[
https://issues.apache.org/jira/browse/MAHOUT-845?page=com.atlassian.jira.plugin.system.issuetabpanels:comment-tabpanel&focusedCommentId=13160621#comment-13160621
]
Jake Mannix commented on MAHOUT-845:
------------------------------------
Ok, so I've thought about this a little, and the implementation that Frank put
on here, and I had on my github branch too, essentially, is probably a bad
idea, for exactly Lance's points mentioned here.
So instead, we modify VectorDumper and VectorHelper to add a couple of static
methods and options:
in VectorHelper:
[code]
public static String vectorToJson(Vector vector, String[] dictionary, int
maxEntries, boolean sort)
[code]
where the "sort" option sorts by the values of the Vector entries, and
maxEntries describes the maximum number of vector entries to use. If
dictionary is supplied and not null, then the vector indexes are replaced with
their respective term entries in the dictionary.
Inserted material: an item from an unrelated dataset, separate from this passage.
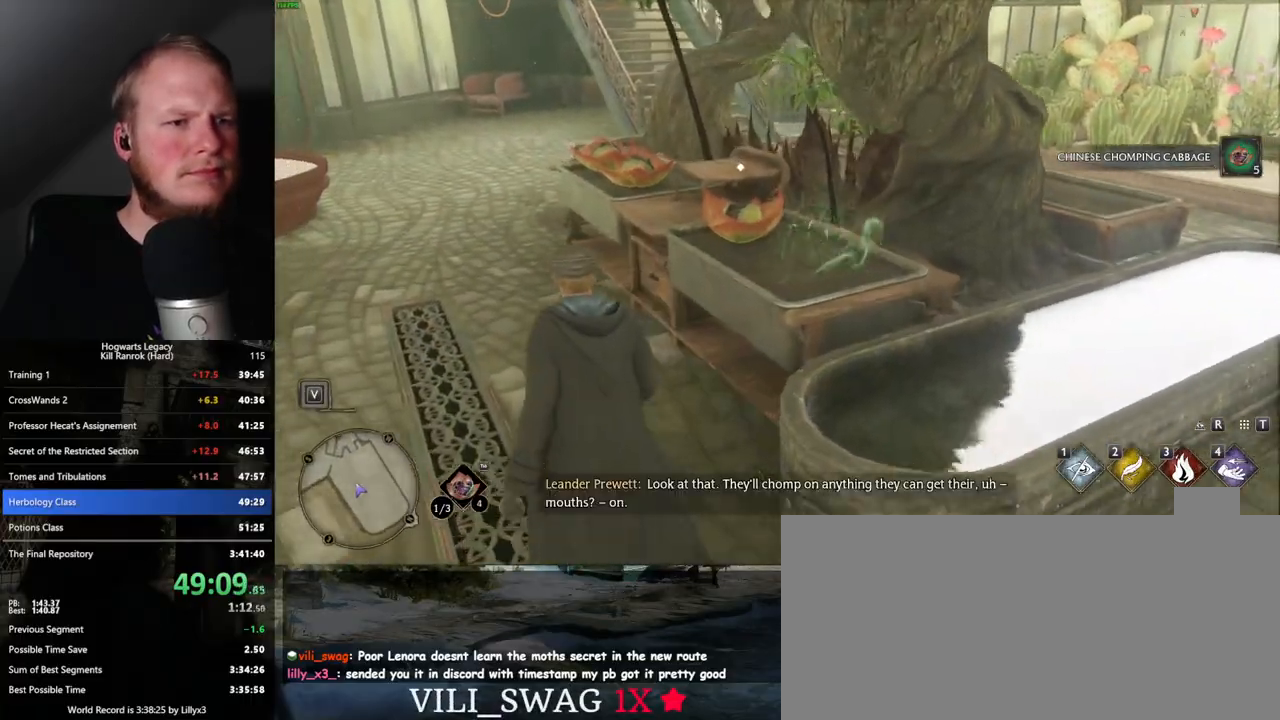
{"keys": ["a", "w"], "mouse": [], "events": [[17, "f", "up"], [117, "f", "down"], [183, "f", "up"], [233, "a", "down"], [283, "f", "down"], [333, "f", "up"], [417, "f", "down"], [500, "f", "up"]]}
This way, VectorDumper is modified with the following options:
[code]
Option sortVectorsOpt =
obuilder.withLongName("sortVectors").withRequired(false).withDescription(
"Sort output key/value pairs of the vector entries in abs magnitude
descending order")
.withShortName("sort").create();
Option numIndexesPerVectorOpt =
obuilder.withLongName("vectorSize").withShortName("vs").withRequired(false)
.withArgument(abuilder.withName("vs").withMinimum(1).withMaximum(1).create())
.withDescription("Truncate vectors to <vs> length when dumping (most
useful when in"
+ " conjunction with -sort").create();
[code]
Then if you have clusters represented as vector centroids (or distributions
over terms/features, or anything else which is a collection of Vectors linked
to a dictionary of String labels for the vector indexes), then you don't really
need a "ClusterDumper", as
[code]
$MAHOUT_HOME/bin/mahout vectordump -s "path/to/vectors/part-*" --dictionary
"path/to/dictionary.file-0" -dt sequencefile -sort --vectorSize 100 -o
local_vectors.json
[code]
puts each vector in "path/to/vectors/part-*" one per line in
local_vectors.json, in json format, with the keys being the terms with the
highest weight for the vector, the values being the vector values, and only the
top 100 (by value) per vector are emitted.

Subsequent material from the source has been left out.